Double _ForwardRate = getForward_rate();
BigDecimal _fwdrate_bd = BigDecimal.valueOf(_ForwardRate.doubleValue());
_ForwardRate = round(new Double(_fwdrate_bd.doubleValue()), 15);

Current result

9,223.372036854777

Expected result

13,555.000000000000000

Answer 1

Your problem is that Math.round(double a) returns long , and you're overflowing .

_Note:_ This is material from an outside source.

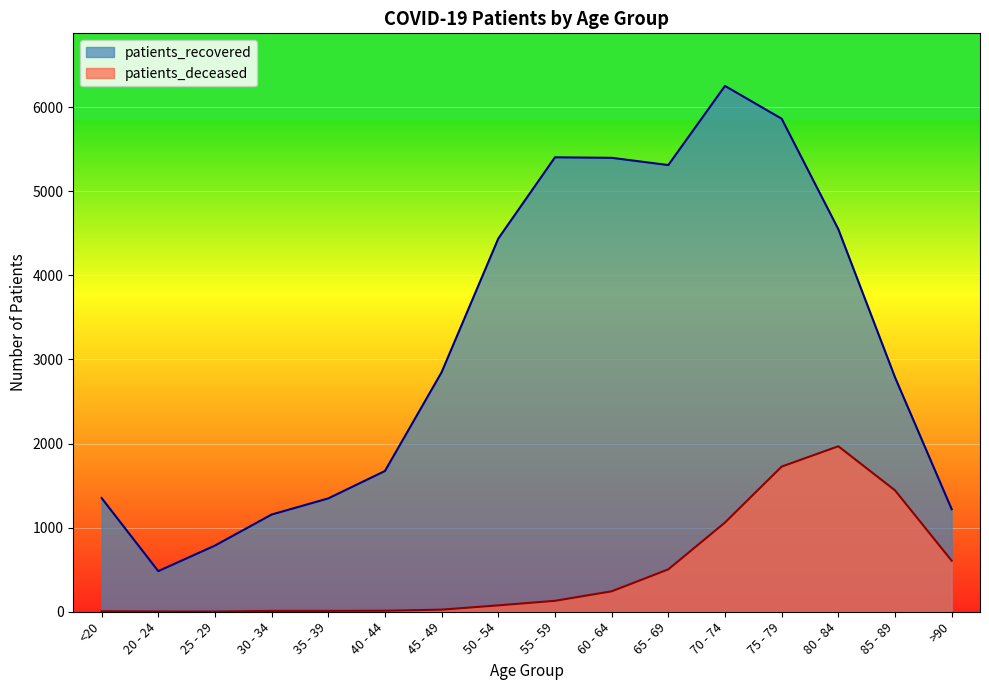

What is the greatest value displayed?

6253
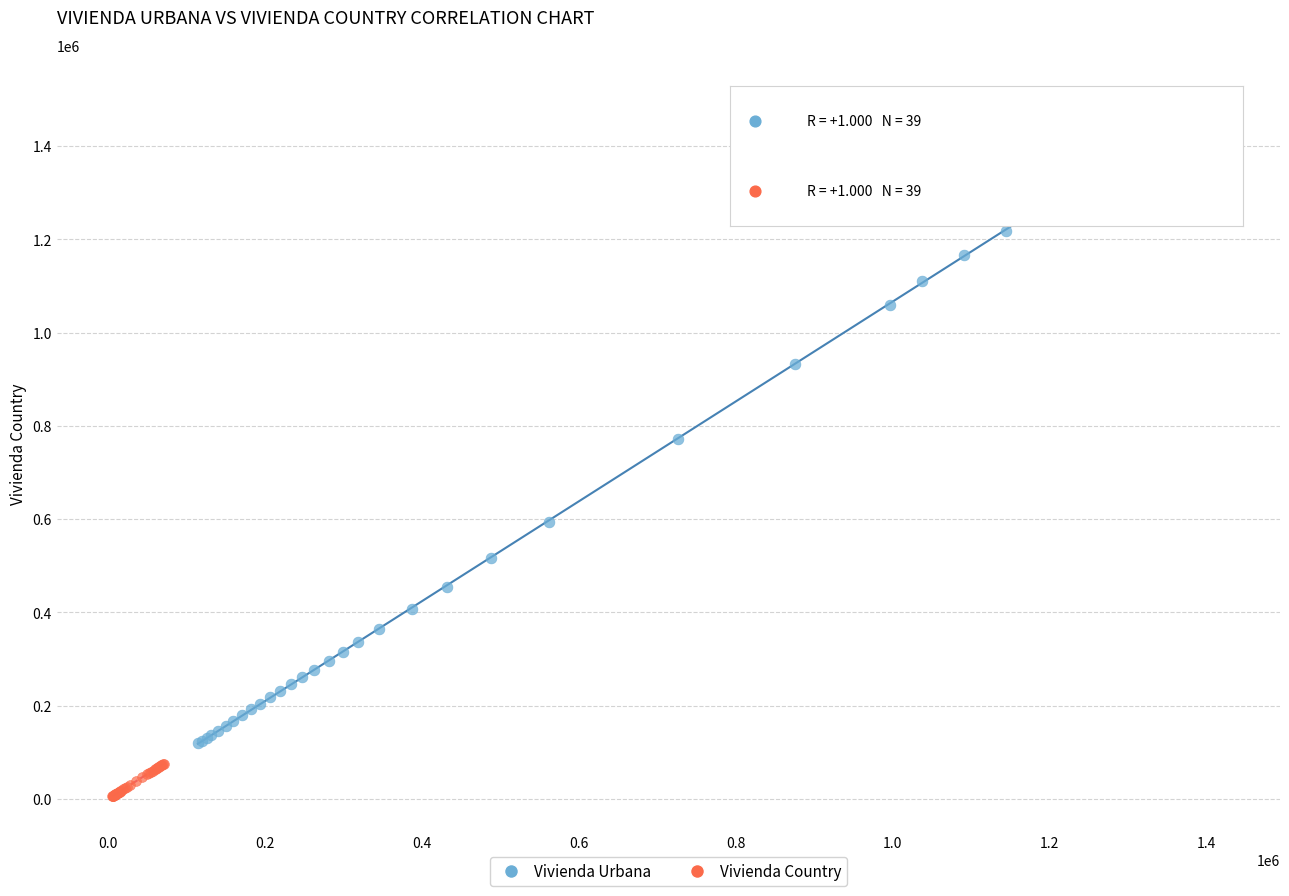

Which series contains the highest Y value?

Vivienda Urbana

One easy way to do this, is to use BigDecimal :

public static double round(double number, int decimalPlaces) {
    return BigDecimal.valueOf(number)
                     .setScale(decimalPlaces, RoundingMode.HALF_UP)
                     .doubleValue();
}

This allows you to control the rounding mode. Note that the rounding done by Math.round() is a HALF_CEILING which isn't supported by setScale() .

You might want to consider doing all you math using BigDecimal , if you need that level of precision.

Answer 2

Consider:

    double _number_abs = Math.abs(_newNumber);  

At this point, _number_abs contains the value 13555.0

    double _factor = Math.pow(10, Decimal_Place);

Now _factor contains 1.0E15

    double _rd = Math.round(_number_abs * _factor);

According to the Javadoc

Math.round() Returns the closest long to the argument, with ties rounding to positive infinity.

Since _number_abs * _factor is 1.3555E19 , which is larger than Long.MAX_VALUE , the result is Long.MAX_VALUE , ie the "closest" Long to the given value.